A Miami doctor had his license suspended this week. He has been in jail since September

The emergency stay order signed Wednesday by Florida’s surgeon general means Miami-Dade’s Dr. Manuel Barbeito can’t legally play doctor — for now. The suspension order is for the same reason Barbeito has been in federal prison since September.

Barbeito, 59, threw pills at General Care Center, an all-cash pill mill at 7805 Coral Way that landed several people in federal prison, run by owner Habib Palacios. After pleading guilty to one count of conspiracy to distribute and distribute a controlled substance, Barbeito was sentenced to five years and 10 months last year.

Court documents say Barbeito’s sentence was reduced to three years and six months. His release date is June 7, 2025. His time in government was cut short after he prepared to testify against the fictional owner of General Care, Habib Palacios. Palacios is scheduled to be held in a federal prison in downtown Miami until December 4, 2034, serving time for conspiracy to distribute a controlled substance and distributing a controlled substance.

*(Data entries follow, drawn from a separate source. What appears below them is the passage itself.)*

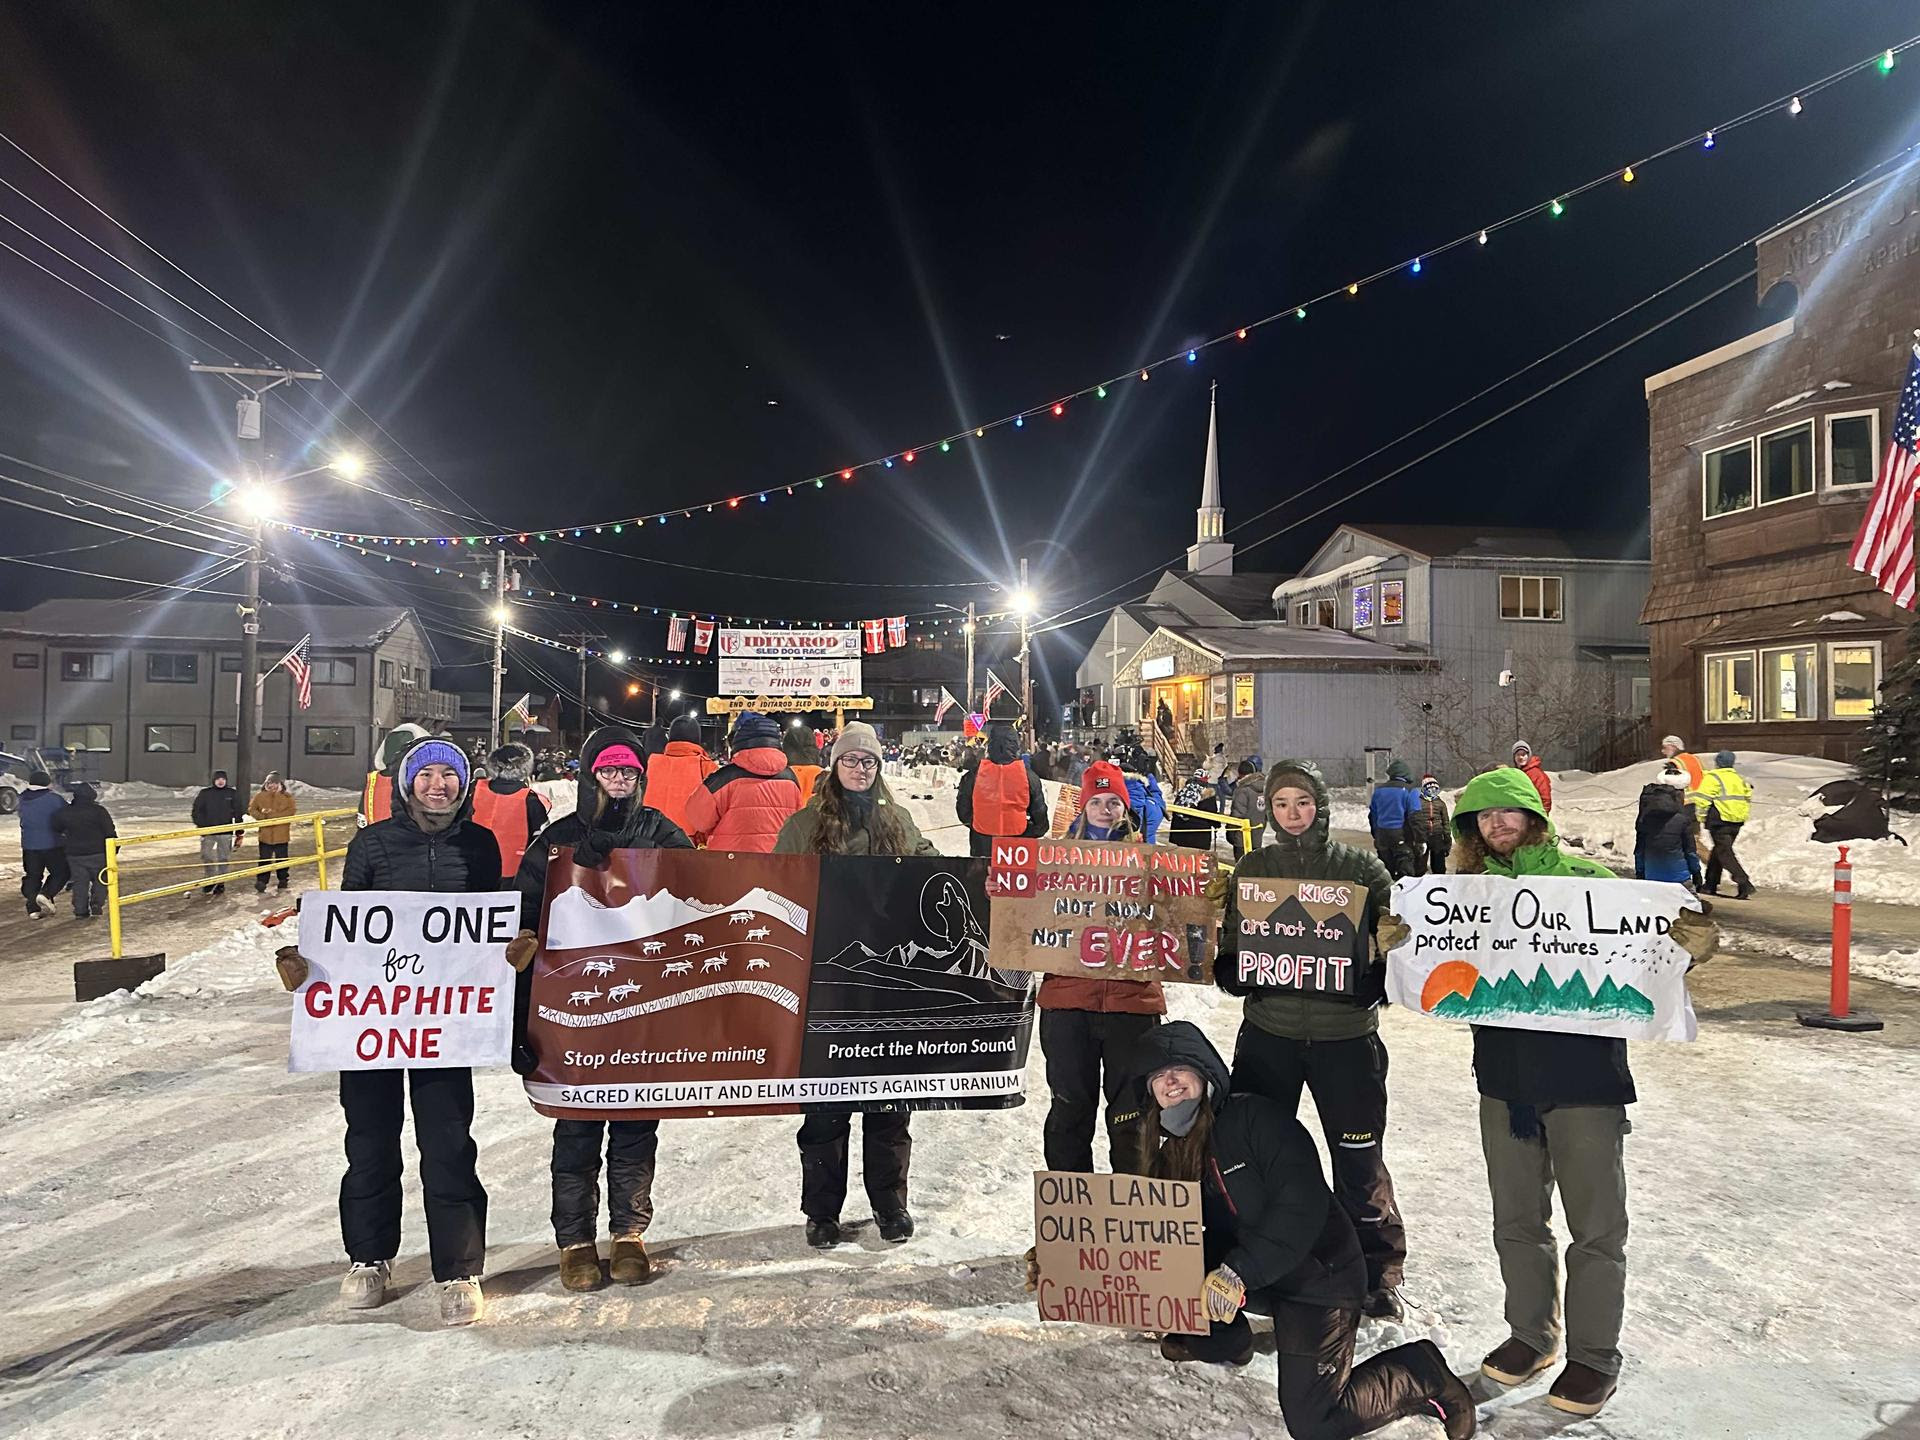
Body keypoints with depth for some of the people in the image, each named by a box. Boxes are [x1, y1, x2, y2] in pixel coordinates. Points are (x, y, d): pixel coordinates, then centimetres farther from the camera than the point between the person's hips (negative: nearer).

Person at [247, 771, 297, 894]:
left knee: (282, 860, 9)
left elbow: (291, 810, -12)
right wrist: (262, 816, -16)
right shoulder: (259, 796, 4)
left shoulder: (287, 797, 0)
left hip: (282, 836, -1)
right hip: (265, 835, 1)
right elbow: (251, 809, 3)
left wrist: (274, 815, -21)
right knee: (264, 860, 5)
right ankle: (260, 884, 9)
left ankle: (283, 883, 20)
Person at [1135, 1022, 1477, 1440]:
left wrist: (1238, 1271, -33)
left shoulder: (1255, 1116, -20)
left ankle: (1419, 1373, 13)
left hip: (1318, 1275, -6)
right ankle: (1223, 1336, 18)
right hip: (1252, 1277, 7)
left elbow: (1302, 1204, -28)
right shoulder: (1171, 1147, 2)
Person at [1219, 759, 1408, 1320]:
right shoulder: (1253, 868, 5)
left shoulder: (1361, 868, 0)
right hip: (1268, 1033, 2)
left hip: (1346, 1034, -2)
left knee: (1360, 1162, 7)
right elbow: (1230, 948, 9)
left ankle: (1377, 1277, 26)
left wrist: (1373, 973, -19)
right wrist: (1234, 972, -11)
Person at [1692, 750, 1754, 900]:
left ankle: (1744, 884, -20)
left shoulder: (1711, 778, -6)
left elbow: (1702, 799, -13)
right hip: (1737, 822, 8)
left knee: (1725, 853, -8)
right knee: (1718, 850, 16)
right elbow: (1748, 797, 22)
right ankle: (1710, 885, 21)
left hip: (1720, 821, -8)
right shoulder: (1739, 778, 17)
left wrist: (1701, 818, -4)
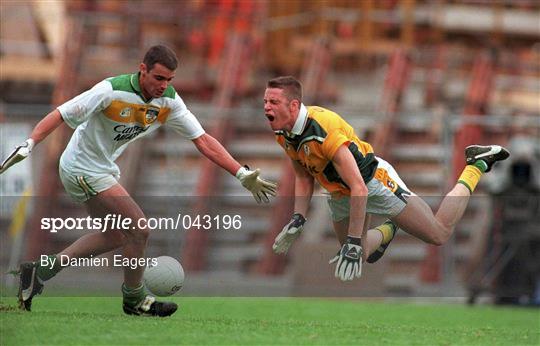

READ MORE: The owner who ran a $3 million pill mill and the doctors who prescribed him

Court documents say Barbeito also cooperated against Dr. Bruno Gallo, who signed a plea deal before killing himself. Barbeito also helped prosecute Lisset Martinez and Adriana Benedi. Each pleaded guilty to conspiracy to distribute and distribute a controlled substance. Marianna Federal Prison has Martinez, 55, through Jan. 30, 2029, and Benedi, 61, through July 7, 2026.

Illegal treatment in general care?

Online records indicate that Barbeito has been licensed in Florida since June 20, 1997. He lost that license for $1,500 to $2,000 per week plus a cash bonus of $120 for each opioid prescription Barbeito wrote. from March 2018 to November 2019.

It’s in Barbeito’s admission of facts with his guilty plea. Palacios hired Barbeito to be one of the doctors prescribing oxycodone for $250 to $300 per prescription.

“While employed at the GCC, Barbeito knowingly prescribed oxycodone hydrochloride 30mg to patients who had no legitimate medical need for the drug,” the admission reads. “For example, Barbeito prescribed oxycodone to patients who appeared young and healthy, and to patients whose requests for oxycodone were inconsistent with their medical history, pain descriptions, and/or patient records. .

“Nevertheless, Barbeito prescribed oxycodone to all or nearly all of the patients he saw at the GCC because Palacios ordered him to do so.”

Palacios has never held a medical license. By the time Barbeito gets out or gets out of prison, he won’t have one either.